You could count on people to leave you alone. I remember, having seen Eric Bogosian in one of his one-man shows the night before, walking past the monologist on a street in Soho. “Hey, great show last night!” I shouted. He looked at me like he wanted to call security.

Note to Alec: I don’t think Bogosian has many strangers bugging him these days.

Not that I’m saying Alec was overreacting but I did see him once on West 12th   Street. I happened to be on the phone and smiling about something when I made eye contact with him and he looked at me like I owed him money.  So paranoia may just be his Pepsodent.

But back to me. It used to be, here in Fort Greene (and wouldn’t you like to know my exact address?) you could count on no one asking you for nothing. Okay, there was that crack head that offered to blow me but she did call me “Sir.” Now total strangers emerge from the subway in the summer and ask, with a French accent, “Where is ze flea market?” Really, pal: Do I look like Fodor’s?

Which is why I’m moving to California.

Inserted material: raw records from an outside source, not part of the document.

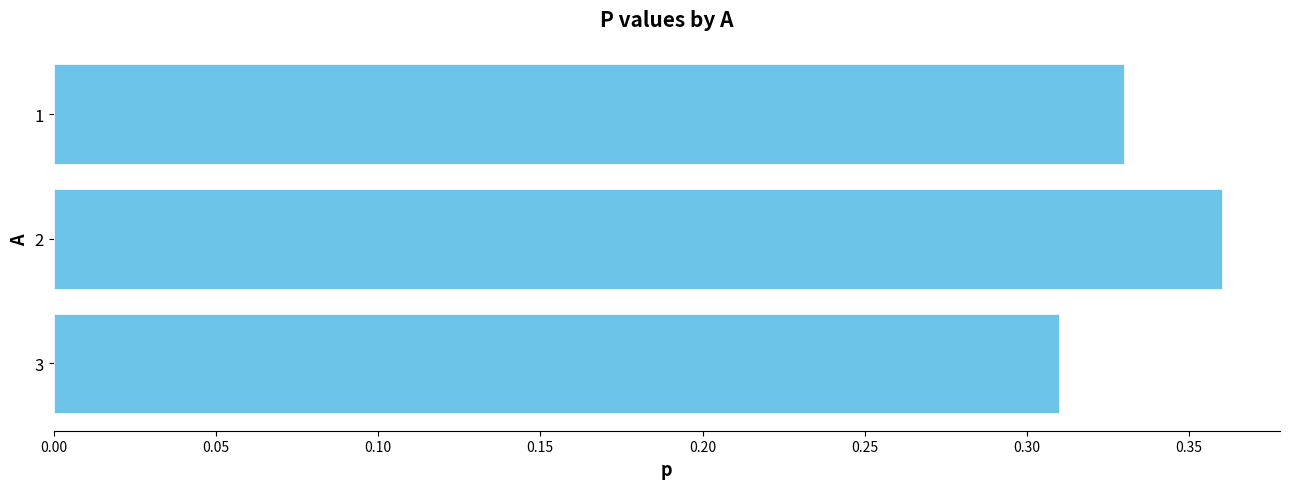

List the labels in order of value, largest first.

2, 1, 3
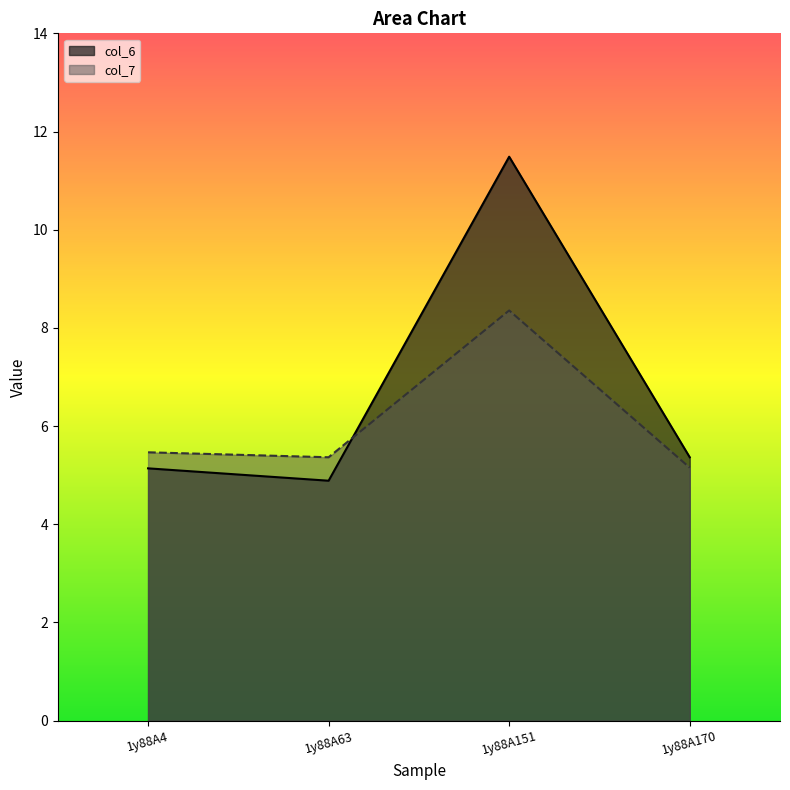

How many lines are shown in the chart?

2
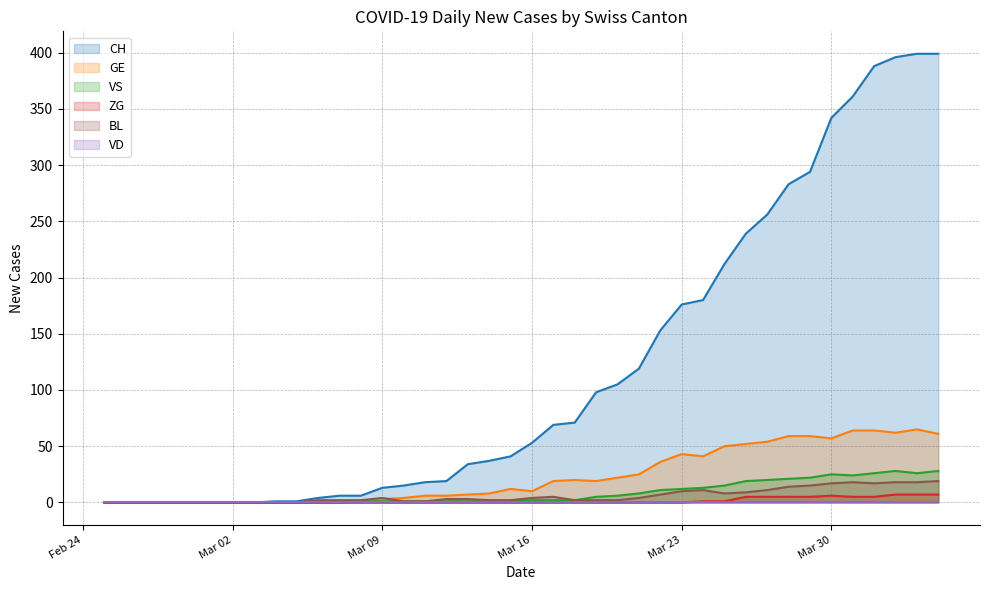

How many lines are shown in the chart?

6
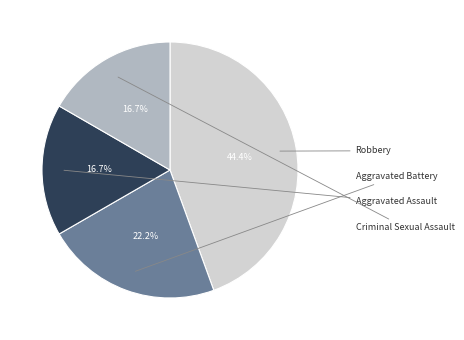

Does any single category account for the majority?

No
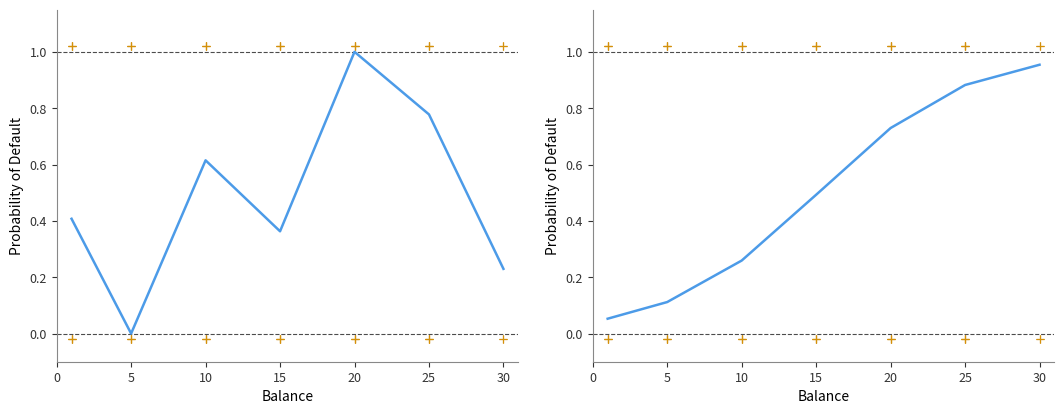

Is the value of Leve Gil (normalized) at 20 greater than the value of Leve EXP (normalized) at 20?

No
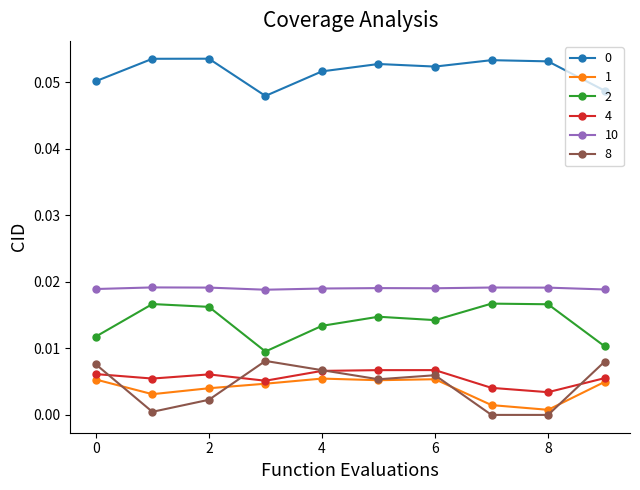

True or false: 10 and 1 intersect in this chart.

False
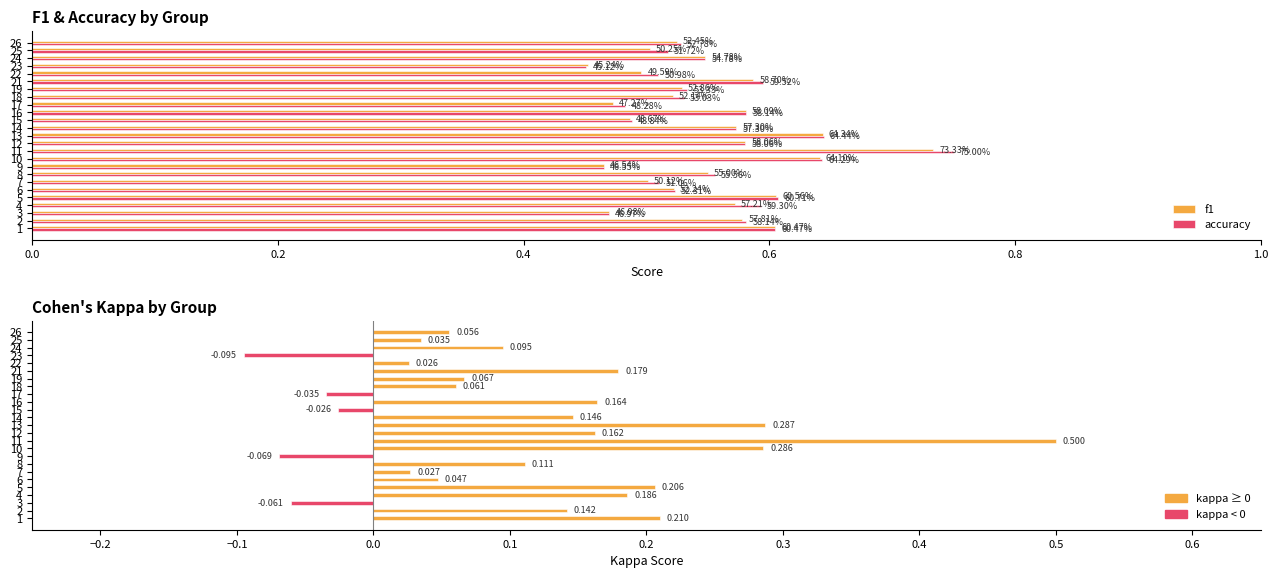

Which series has the largest total across all categories?

accuracy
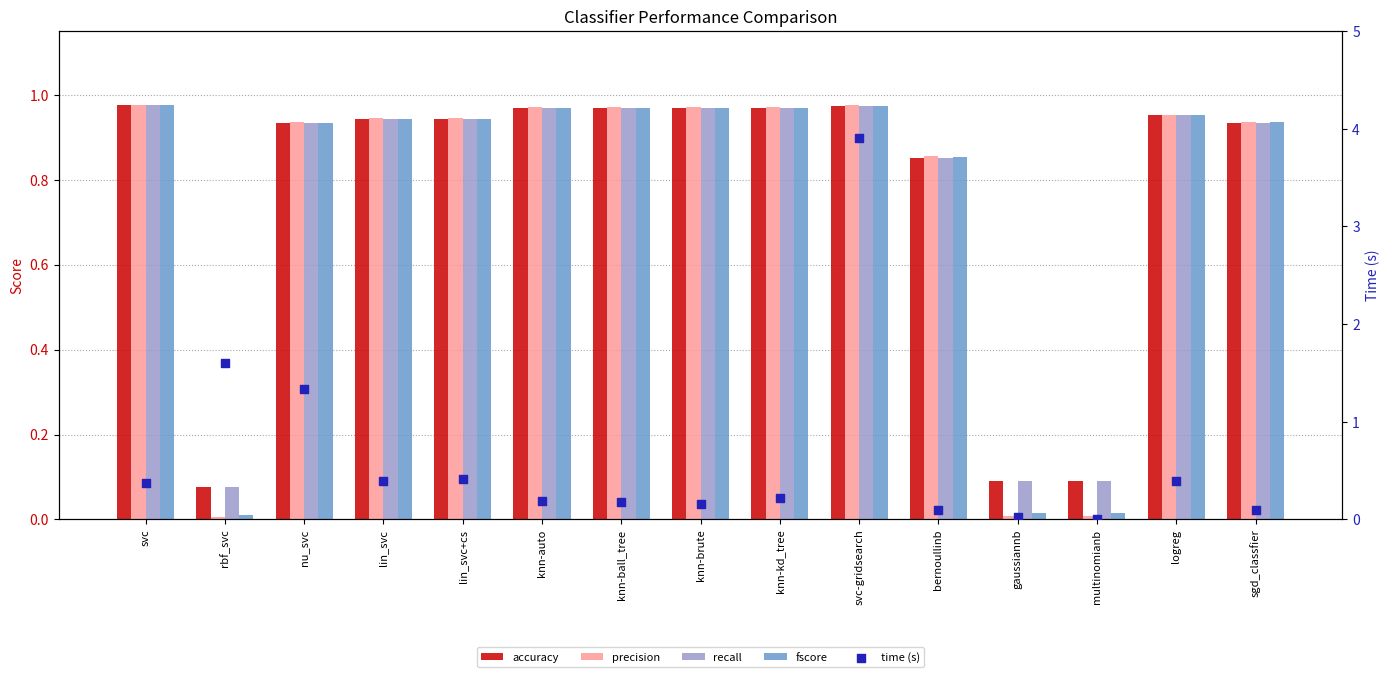

At which category is the sum across all series the highest?

svc-gridsearch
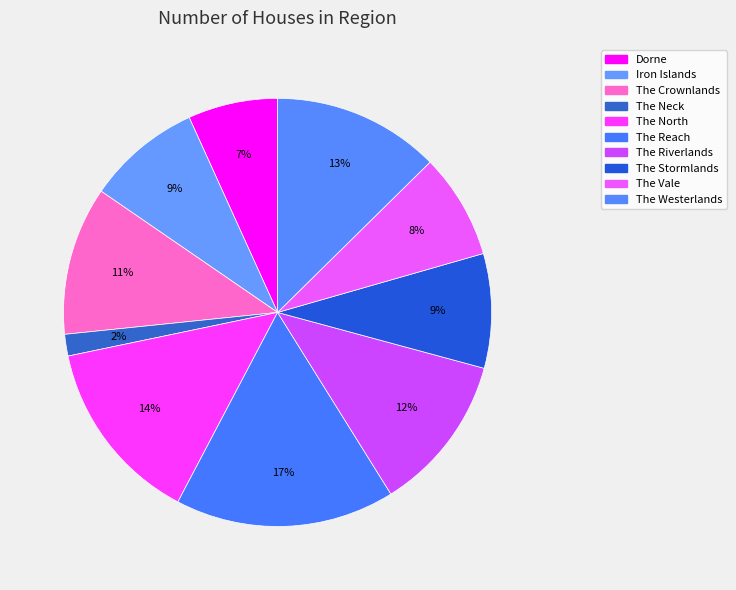

Does any single category account for the majority?

No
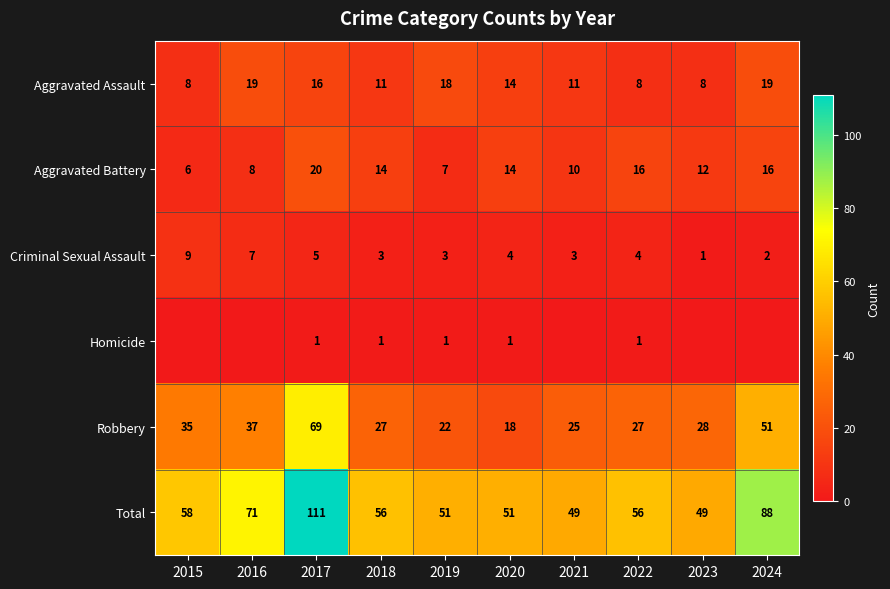

Which category has the lowest value in the Robbery series?

2020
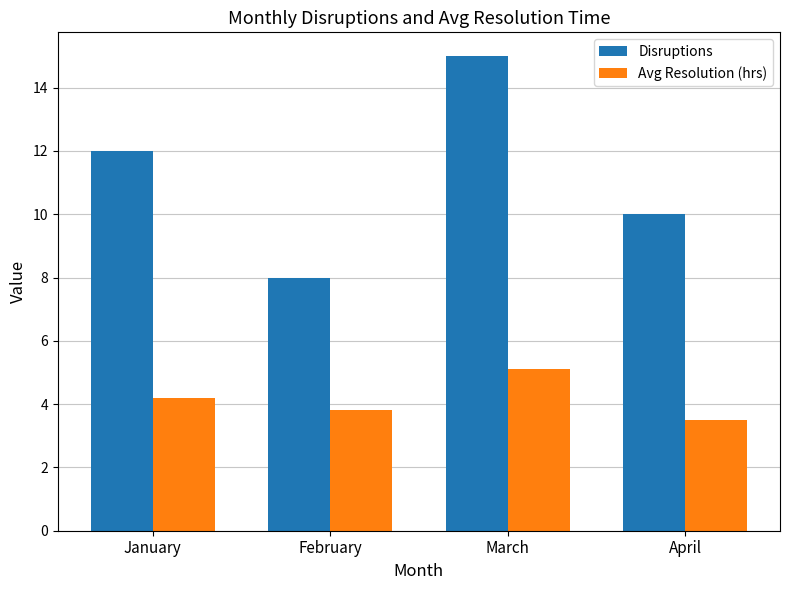

Reading left to right, extract all data points from this chart.

Disruptions: January=12.0	February=8.0	March=15.0	April=10.0
Avg Resolution (hrs): January=4.2	February=3.8	March=5.1	April=3.5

Actually, I moved to California last year – When? I don’t think’s that’s really any of your business – and the energy has changed in the Bay Area. Where people used to ask you inappropriate questions all the time – “How’s it going?” “What’s up?” – now most people are content to interact with their phones and leave you alone.

Except for the homeless people. They’re still asking me for money.

So if you want to find me you’ll have to use the phone book (“What’s that?” I hear you say) and then drive around my neighborhood and hope to see me out walking my dog.

What kind of dog? The nerve of some people.